We intend to finance capital expenditures and acquisitions through cash on hand,
restricted cash held for capital expenditures, cash flows from operations, our
revolving credit facilities, and tax-exempt bonds and other financings. We
expect to primarily use cash and borrowings under our revolving credit
facilities to pay for future business acquisitions.
Cash Flows Used in Financing Activities
The most significant items affecting the comparison of our cash flows used in
financing activities for 2020 and 2019 are summarized below:
•During 2020, we issued $2,750.0 million of senior notes for cash proceeds, net
of discounts and fees of $2,716.1 million. During 2019, we issued $900.0 million
of senior notes for cash proceeds, net of discounts and fees of $891.1 million.

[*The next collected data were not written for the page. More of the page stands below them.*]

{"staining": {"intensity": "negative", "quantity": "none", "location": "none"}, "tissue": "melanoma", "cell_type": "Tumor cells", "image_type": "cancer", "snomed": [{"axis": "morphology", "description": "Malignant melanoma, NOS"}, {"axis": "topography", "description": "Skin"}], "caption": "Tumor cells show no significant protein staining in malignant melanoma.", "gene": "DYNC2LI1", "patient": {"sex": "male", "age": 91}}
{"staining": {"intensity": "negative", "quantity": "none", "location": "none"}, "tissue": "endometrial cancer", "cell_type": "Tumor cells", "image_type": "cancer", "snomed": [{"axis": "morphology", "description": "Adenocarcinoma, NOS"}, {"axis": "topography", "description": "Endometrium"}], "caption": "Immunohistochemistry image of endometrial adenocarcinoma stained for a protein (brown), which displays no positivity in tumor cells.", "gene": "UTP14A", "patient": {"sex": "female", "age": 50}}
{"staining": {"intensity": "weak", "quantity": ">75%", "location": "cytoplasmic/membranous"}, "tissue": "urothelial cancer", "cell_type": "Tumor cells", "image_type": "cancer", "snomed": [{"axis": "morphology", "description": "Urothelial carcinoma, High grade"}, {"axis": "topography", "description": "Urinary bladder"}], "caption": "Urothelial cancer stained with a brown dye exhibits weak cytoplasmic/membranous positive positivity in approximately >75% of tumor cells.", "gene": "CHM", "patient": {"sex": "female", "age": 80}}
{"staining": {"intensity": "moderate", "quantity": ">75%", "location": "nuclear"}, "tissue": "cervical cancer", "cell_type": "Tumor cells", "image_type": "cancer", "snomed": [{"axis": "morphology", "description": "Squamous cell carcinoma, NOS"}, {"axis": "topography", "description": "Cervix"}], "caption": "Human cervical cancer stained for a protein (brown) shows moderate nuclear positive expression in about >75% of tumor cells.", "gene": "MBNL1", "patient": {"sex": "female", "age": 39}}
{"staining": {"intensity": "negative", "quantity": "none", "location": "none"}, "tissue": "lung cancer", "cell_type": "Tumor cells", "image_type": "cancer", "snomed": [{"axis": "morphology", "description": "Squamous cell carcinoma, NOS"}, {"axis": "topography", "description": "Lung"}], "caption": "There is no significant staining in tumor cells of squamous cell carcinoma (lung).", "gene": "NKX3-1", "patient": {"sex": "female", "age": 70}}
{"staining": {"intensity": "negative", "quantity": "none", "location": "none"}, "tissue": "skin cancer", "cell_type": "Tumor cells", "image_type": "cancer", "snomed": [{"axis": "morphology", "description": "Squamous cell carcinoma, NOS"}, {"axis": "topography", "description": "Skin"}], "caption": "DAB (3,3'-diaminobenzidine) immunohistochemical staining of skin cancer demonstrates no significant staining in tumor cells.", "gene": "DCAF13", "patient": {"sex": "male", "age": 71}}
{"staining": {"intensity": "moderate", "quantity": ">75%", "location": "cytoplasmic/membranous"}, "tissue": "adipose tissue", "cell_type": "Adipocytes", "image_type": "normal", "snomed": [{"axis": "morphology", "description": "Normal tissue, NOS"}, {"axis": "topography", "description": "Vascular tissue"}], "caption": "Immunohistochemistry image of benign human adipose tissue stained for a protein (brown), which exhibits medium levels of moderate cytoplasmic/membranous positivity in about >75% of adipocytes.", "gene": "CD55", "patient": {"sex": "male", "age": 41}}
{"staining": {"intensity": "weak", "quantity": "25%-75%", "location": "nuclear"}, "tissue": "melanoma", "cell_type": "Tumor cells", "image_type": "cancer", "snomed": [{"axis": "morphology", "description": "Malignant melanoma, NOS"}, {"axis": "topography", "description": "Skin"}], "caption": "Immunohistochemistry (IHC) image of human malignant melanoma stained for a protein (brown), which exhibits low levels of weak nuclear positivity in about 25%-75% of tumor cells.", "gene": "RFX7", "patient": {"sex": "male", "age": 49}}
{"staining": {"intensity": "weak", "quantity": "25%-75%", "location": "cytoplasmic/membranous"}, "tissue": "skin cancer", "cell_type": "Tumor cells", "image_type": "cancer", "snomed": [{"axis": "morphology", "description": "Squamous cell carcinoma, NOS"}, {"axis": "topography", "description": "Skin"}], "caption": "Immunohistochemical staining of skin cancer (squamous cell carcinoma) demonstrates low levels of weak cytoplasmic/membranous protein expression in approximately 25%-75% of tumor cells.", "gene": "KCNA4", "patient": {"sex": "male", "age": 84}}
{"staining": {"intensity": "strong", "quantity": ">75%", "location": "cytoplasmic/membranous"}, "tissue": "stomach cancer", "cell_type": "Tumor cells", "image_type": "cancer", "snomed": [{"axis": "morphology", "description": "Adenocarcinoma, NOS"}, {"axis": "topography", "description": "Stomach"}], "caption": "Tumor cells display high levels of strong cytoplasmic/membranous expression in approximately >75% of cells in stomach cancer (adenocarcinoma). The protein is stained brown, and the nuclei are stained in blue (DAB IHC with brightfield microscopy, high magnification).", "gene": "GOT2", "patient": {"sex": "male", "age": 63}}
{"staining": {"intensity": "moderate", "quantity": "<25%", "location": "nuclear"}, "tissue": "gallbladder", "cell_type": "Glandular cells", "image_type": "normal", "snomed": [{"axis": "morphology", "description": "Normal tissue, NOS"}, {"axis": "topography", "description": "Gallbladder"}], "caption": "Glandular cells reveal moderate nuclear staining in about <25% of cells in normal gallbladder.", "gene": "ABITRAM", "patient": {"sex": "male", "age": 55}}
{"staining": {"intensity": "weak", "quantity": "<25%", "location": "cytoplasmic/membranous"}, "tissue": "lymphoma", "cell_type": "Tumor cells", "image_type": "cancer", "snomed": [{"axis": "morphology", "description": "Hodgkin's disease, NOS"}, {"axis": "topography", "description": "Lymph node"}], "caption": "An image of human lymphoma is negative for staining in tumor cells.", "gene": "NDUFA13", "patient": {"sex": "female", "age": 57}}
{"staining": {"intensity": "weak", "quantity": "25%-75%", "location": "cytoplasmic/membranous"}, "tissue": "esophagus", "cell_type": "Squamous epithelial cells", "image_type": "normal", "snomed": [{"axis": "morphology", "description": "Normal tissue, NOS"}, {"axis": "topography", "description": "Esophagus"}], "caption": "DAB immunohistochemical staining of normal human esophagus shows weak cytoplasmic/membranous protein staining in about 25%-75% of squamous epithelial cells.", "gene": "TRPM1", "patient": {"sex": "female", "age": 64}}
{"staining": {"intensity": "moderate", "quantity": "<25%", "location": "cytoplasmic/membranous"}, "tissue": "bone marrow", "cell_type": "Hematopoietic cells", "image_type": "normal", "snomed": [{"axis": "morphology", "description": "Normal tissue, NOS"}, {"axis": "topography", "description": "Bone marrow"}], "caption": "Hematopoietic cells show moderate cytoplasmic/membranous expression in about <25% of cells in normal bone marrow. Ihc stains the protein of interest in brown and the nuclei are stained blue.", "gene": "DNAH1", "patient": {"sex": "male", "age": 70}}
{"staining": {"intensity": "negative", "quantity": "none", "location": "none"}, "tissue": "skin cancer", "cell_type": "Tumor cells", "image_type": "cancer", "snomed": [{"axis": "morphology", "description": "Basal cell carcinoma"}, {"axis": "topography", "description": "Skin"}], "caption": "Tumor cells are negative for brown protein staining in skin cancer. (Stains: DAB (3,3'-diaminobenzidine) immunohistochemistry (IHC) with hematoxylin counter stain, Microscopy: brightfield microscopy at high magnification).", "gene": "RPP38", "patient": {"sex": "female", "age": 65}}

Net payments of notes payable and long-term debt were $2,595.9 million during
2020, compared to net payments of $581.4 million in 2019. For a more detailed
discussion, see the Financial Condition section of this Management's Discussion
and Analysis of Financial Condition and Results of Operations.
•During 2020, we paid $99.1 million in cash premiums on the redemption of senior
notes.
•During 2020, we repurchased 1.2 million shares of our stock for $98.8 million.
During 2019, we repurchased 4.9 million shares of our stock for $399.4 million.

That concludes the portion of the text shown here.